We are now in the second year of operations in Iraq and in the third year of operations in Afghanistan. The Administration plans to fund both of these operations outside of the $402 billion Department of Defense budget request.

This means that the $521 billion deficit forecast for this year will grow even wider and the Congress will be considering a federal budget that does not reflect the true extent of government spending for the coming year. By continuing to conceal the true cost of the war, the Bush Administration is once again withholding critical information and misleading the American people about the war in Iraq.

When I asked Defense Secretary Donald Rumsfeld last week during a hearing before the House Appropriations Subcommittee on Defense why the Administration did not provide any funding for the war, he responded that they didn't know how much it was going to cost and wanted to wait until the fall to give a more accurate number.

Yet, the military does in fact have an estimate of the cost of the war. To wait until after the presidential election is blatantly playing politics in everyone's perspective and it should not go unchallenged.

Even Republicans are dismayed at the President's lack of fiscal integrity with the budget. When I raised this issue with OMB Director Josh Bolten during a Budget Committee hearing, the Republican chairman agreed with me that "zero" was an unacceptable number. The Administration, Chairman Jim Nussle reinforced to Mr. Bolten, must provide a number for the cost of the war and should do it sooner rather than later.

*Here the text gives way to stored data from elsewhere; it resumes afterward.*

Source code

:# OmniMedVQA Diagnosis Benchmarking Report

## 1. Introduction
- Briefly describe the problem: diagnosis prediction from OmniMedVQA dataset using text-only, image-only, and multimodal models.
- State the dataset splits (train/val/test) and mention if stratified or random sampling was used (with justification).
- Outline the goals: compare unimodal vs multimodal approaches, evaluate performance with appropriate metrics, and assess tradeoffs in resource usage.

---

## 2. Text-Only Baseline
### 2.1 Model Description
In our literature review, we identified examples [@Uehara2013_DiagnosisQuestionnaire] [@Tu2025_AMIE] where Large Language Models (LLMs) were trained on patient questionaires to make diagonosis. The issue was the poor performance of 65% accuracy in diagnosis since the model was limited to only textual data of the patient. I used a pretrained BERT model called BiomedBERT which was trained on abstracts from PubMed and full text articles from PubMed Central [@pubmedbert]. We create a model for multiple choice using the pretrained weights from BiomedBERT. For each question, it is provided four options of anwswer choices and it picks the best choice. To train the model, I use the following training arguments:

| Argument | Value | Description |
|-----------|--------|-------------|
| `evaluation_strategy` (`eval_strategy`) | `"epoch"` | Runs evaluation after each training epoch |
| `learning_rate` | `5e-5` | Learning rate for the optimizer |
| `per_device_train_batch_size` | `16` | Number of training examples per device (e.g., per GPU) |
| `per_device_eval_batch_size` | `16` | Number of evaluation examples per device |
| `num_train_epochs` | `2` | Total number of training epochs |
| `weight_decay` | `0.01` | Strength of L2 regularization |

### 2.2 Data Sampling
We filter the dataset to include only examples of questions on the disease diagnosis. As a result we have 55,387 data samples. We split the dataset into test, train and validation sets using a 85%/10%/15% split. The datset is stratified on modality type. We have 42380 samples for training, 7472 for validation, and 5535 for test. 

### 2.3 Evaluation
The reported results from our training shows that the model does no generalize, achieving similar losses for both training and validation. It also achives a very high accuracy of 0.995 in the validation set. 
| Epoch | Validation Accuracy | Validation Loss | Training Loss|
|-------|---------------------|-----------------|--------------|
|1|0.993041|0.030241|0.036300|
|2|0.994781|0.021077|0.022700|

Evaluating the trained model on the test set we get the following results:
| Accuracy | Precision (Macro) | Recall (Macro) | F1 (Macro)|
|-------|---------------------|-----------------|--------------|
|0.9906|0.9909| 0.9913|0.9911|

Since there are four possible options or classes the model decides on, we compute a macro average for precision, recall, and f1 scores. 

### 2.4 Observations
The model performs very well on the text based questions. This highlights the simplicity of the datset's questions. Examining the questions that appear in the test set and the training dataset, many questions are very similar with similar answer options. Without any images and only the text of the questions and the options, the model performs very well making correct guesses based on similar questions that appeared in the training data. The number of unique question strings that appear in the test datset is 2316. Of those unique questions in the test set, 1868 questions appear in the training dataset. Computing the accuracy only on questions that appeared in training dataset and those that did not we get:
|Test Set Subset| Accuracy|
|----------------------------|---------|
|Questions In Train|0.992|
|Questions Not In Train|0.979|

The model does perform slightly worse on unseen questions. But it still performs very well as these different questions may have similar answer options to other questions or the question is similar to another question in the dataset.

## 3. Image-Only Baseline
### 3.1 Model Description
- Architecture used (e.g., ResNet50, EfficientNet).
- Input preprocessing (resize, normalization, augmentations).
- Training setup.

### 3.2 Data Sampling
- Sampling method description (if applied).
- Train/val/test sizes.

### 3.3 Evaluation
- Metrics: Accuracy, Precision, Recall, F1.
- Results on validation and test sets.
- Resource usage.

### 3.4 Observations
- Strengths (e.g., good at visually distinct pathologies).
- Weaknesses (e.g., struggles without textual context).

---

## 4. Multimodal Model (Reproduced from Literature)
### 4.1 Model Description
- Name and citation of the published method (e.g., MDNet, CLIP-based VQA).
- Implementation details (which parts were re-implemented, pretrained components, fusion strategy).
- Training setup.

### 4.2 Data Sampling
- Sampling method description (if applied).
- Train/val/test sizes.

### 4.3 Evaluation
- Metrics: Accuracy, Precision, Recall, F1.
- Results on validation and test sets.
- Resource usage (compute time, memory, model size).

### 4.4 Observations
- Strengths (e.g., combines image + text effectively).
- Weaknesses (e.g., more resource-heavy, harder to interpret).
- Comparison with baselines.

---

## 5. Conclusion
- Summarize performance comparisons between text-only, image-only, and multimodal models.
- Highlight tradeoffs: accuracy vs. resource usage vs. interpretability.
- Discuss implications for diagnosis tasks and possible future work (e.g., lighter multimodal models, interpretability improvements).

Mr. Bolten offered boilerplate comments during the hearing, noting that it was better to fund wars through supplemental appropriations bills and that the Administration would present one after the election. Historically, Mr. Bolten's claim is not consistently true and his statements miss the point.

The Administration must be up front with the American public about how much the wars in Iraq and Afghanistan are going to cost. We owe it to the American taxpayer to be as honest and forthright as we can about how we are funding this war.

During the Defense Appropriations Subcommittee hearing, I also asked Secretary Rumsfeld about the Administration's budget proposal that would give federal civilian employees a pay raise of 1.5 percent while giving military personnel a 3.5 percent raise. Secretary Rumsfeld manages more than 648,000 civilian employees, whose take home pay has declined for the past several years as a result of double-digit increases in health care premiums.

Both civilian and military personnel are deserving of an equitable and fair pay raise for the work they do. In fact, in the DOD there is a symbiotic relationship between our civilian employees and the men and women in uniform who are fighting in Iraq and other trouble spots in the world.

In many respects, we need to put as much of a priority on recruiting the most capable individuals we can on the civilian side since they are running the computer systems, handling sensitive materials and overseeing the weapons programs that our troops in the field must depend upon.

There is a 32 percent gap between the compensation levels of federal civilian employees and those of private sector workers. Along with this gap and the impending retirement of half of the civil service over the next decade, it is imperative for the federal government to start acting in a way that will attract and retain new workers.

After the September 11, 2001 attacks, it was thought more Americans would answer the call to public service. Max Stier, the president of the non-profit Partnership for Public Service, throws cold water on that theory.

In a recent editorial written for Government Executive magazine, Stier notes that in the 1960s, 30 percent of law school graduates went to work for the federal government; now that number is 3 percent. Today, he says, there are more federal employees in their 60s than in their 20s, noting that over the next decade, half of the federal workforce will be eligible to retire.

We must take the steps now to attract and retain younger workers, especially in the areas of national security where technical skills and institutional knowledge are so important. The President's misguided approach to pay increases is only likely to hasten the retirement of some of our most experienced and indispensable civil servants.